The public and other stakeholders have been invited to access the proposals, officially known as NRS 048-9 Edition 3, on the website and are free to comment on them until September 22.
Nersa’s proposals would see the system operator allowed to insist that power distributors drop their demand by between 5% and 80%, depending on the declared load shedding stage.
Each stage would reflect increments of 5% versus the demand, meaning that Stage 1 would cut off enough users to compensate for 5% of total demand, and Stage 16 would cut off enough users to compensate for 80%.
Under the current system, Stage 1 of load shedding is equal to a 1 000MW demand reduction, regardless of the total load at the time of its implementation, Stage 2 allows for up to a 2000MW demand reduction, while Stage 3 permits up to 3000MW, and so on.
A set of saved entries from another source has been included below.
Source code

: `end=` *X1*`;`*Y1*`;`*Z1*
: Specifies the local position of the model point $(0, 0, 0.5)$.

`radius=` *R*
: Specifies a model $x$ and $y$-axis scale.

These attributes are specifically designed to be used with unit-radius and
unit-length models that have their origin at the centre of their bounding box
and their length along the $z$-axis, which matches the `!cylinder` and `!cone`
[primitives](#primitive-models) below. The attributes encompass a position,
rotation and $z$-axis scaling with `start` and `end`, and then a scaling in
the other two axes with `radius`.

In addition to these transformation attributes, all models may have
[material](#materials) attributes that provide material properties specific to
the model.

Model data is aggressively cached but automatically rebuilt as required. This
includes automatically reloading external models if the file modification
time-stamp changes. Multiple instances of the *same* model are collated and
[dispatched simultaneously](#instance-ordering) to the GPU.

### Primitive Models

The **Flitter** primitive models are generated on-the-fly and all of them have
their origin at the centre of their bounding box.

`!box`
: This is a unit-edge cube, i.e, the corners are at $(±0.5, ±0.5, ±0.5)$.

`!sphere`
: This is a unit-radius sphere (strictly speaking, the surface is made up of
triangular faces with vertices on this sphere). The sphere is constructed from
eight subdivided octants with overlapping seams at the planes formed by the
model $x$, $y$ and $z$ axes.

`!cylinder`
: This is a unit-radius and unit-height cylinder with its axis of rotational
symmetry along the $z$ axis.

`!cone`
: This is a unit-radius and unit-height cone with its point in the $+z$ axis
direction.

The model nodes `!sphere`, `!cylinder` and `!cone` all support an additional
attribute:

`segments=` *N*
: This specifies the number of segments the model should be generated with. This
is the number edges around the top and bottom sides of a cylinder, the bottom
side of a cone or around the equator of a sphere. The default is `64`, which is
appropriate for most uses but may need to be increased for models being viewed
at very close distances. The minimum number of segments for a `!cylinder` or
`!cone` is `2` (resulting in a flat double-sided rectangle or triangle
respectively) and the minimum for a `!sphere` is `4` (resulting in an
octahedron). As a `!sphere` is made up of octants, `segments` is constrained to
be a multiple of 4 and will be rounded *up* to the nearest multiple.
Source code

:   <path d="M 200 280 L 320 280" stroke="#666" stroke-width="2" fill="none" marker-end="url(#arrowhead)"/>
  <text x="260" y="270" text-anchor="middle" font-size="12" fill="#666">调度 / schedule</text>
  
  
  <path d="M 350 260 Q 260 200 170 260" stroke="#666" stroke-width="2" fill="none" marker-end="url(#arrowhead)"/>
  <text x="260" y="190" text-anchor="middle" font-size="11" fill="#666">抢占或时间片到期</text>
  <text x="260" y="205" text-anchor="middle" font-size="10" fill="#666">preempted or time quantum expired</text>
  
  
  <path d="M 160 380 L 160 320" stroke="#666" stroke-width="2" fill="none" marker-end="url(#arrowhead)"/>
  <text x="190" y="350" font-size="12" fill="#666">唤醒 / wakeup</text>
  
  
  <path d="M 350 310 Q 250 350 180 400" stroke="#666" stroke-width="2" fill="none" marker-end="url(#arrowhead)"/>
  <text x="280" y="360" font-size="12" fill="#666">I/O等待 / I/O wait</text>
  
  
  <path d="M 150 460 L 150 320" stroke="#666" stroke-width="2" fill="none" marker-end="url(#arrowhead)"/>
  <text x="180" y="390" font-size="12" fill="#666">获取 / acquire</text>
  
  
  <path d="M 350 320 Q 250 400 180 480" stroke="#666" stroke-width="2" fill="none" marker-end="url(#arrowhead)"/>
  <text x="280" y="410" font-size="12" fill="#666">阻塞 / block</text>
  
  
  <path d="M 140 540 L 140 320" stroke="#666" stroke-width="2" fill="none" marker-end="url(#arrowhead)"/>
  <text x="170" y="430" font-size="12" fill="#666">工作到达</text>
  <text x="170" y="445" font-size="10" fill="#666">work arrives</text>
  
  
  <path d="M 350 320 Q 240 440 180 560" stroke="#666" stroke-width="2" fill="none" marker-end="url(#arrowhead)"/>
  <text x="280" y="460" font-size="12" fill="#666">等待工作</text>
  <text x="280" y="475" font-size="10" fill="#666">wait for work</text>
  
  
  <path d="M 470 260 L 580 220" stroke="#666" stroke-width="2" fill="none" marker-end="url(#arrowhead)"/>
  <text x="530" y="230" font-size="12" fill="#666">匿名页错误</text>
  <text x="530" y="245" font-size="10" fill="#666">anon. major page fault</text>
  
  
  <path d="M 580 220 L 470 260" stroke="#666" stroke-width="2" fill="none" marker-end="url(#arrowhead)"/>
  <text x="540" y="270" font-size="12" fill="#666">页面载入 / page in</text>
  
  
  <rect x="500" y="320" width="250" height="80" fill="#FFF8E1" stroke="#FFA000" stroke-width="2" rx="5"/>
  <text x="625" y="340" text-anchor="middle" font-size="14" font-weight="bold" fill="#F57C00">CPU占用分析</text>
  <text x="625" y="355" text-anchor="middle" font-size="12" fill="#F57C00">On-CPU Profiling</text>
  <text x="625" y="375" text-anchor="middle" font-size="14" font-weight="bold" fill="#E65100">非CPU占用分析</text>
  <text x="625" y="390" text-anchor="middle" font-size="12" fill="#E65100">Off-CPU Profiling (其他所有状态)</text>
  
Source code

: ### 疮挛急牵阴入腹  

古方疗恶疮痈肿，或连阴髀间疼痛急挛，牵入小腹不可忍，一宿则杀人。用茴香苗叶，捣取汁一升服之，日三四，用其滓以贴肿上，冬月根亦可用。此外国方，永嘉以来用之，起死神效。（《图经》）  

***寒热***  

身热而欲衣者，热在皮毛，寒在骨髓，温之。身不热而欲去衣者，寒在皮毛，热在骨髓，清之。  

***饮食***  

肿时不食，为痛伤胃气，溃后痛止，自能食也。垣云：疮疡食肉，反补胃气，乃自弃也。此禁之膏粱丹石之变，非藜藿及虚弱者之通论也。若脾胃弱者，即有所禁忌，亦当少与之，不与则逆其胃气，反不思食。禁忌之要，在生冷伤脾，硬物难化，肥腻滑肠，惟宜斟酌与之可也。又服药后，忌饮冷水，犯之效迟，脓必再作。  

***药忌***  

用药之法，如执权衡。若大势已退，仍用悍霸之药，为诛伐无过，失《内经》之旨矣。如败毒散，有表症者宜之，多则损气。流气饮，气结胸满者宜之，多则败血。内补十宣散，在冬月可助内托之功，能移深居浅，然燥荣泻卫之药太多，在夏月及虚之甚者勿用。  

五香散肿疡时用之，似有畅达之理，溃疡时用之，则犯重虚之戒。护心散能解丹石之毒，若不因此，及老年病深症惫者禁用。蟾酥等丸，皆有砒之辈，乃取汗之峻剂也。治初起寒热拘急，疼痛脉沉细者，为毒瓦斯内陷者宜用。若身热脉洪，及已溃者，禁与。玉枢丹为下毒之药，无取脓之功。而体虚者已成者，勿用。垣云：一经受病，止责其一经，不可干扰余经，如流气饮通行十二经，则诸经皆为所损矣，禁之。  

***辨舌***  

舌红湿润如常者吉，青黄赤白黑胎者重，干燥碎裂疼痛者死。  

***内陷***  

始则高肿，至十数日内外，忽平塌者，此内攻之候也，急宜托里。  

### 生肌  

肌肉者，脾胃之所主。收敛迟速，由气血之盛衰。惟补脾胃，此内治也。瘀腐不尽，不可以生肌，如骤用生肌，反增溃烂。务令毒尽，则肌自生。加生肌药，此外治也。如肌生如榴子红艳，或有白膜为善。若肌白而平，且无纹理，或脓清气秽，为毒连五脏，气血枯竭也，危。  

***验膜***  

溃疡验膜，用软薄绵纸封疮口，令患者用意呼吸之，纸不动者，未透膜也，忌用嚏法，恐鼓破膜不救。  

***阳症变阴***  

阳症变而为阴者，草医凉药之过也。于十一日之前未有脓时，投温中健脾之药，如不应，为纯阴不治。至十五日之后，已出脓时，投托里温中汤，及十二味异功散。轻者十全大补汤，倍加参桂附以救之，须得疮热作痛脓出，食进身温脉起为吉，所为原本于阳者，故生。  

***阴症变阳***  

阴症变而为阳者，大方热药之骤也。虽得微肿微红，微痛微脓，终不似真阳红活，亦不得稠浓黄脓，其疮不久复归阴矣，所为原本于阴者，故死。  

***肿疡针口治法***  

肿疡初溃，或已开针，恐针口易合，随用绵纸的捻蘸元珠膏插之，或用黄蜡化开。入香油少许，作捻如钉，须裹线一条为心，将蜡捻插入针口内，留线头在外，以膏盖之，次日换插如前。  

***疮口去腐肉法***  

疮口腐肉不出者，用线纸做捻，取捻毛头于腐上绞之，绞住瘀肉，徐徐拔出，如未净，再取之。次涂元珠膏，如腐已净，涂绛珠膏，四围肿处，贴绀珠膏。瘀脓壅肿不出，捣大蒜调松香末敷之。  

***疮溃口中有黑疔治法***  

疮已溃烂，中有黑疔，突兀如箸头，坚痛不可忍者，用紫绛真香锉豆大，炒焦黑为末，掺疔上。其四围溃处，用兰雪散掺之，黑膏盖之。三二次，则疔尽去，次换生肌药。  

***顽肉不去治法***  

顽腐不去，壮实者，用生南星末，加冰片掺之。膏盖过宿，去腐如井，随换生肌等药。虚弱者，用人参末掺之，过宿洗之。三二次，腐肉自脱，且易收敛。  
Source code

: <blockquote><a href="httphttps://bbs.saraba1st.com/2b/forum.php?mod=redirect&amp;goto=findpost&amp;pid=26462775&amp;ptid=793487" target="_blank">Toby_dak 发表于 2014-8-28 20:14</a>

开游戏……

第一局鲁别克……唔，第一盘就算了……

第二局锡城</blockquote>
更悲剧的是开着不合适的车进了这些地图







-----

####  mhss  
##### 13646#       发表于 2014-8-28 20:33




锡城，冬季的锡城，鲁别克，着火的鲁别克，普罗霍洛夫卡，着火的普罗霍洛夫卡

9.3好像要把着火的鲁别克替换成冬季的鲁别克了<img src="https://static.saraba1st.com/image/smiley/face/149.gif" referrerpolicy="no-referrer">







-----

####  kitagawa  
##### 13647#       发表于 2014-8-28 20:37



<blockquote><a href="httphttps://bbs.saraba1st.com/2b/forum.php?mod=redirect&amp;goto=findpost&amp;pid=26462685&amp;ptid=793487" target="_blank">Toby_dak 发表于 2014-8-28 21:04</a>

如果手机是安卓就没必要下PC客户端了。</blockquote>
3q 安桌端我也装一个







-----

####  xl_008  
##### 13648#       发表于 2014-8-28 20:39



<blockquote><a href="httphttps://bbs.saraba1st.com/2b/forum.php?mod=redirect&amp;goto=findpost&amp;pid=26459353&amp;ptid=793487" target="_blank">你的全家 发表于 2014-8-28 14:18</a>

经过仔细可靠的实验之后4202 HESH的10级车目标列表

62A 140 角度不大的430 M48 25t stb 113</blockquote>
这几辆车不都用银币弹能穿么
In its notice, Nersa said it had not yet formulated any opinions on these key aspects of the draft but had brought them up to enable stakeholders and the public to give their opinions and input.
Meanwhile, Eskom has announced that in a bid to replenish emergency reserves, there would be two stages of load shedding implemented throughout the day. Stage 1 load shedding will be in place between 5am and 4pm on Tuesday, giving way to Stage 3 from 4pm to 5am until further notice.
On Monday, Eskom spokesperson Daphne Mokoena said, “Over the past 24 hours, generating units at Camden, Duvha, Kriel and Lethabo power stations were returned to service.
“In the same period, a generating unit at Tutuka and two generating units at Kendal power station were taken offline for repairs.”
She said the delay in returning to service a generating unit at Kendal, Matimba and Tutuka power stations had contributed to the constraints.